Hey @jarbus . Great question. The 32 is just a dummy batch, we pass through the loss to check, whether everything has compiled correctly and to check, which fields of the batch your model/loss/exploration/etcc accesses.

During the actual sampling (inference) and learning, RLlib does the following:

  1. Inference: RLlib will provide the GTrXL model with an internal state input of: [B ← vectorized env size (`num_envs_per_worker`), [`attention_memory_inference`=100], [attention_dim = size of each memory vector]] x attention_num_transformer_units
    Note that max_seq_len does not play a role for inference (the “seq-len” here is always just 1).
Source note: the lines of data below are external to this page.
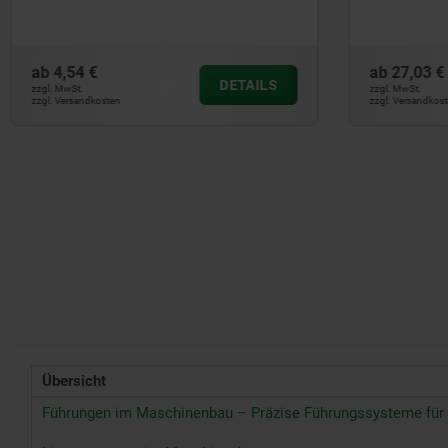
ab
27,03 €
ab
7,65 €
DETAILS
zzgl. MwSt.
zzgl. MwSt.
zzgl. Versandkosten
zzgl. Versandkos
Übersicht
Führungen im Maschinenbau – Präzise Führungssysteme für 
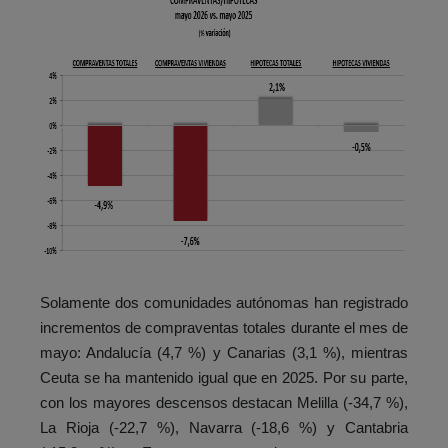
Solamente dos comunidades autónomas han registrado
incrementos de compraventas totales durante el mes de
mayo: Andalucía (4,7 %) y Canarias (3,1 %), mientras
Ceuta se ha mantenido igual que en 2025. Por su parte,
con los mayores descensos destacan Melilla (-34,7 %),
La Rioja (-22,7 %), Navarra (-18,6 %) y Cantabria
  2. Training: [B (`train_batch_size|sgd_minibatch_size`), [`attention_memory_training`=50], [attention_dim]] x attention_num_transformer_units
    Note that max_seq_len here determines the “repeat” inside the train batch. So e.g. if max_seq_len=10 and attention_memory_training=50, you would see chunks of len 10 in your train batch, but each chunk would still have a memory input with a [B, T=50, …] shape. Whether such a setup would make sense is a different question.

I would always recommend setting your values to:
max_seq_len=attention_memory_inference=attention_memory_training=[somewhere between 20 and 200].

2 Likes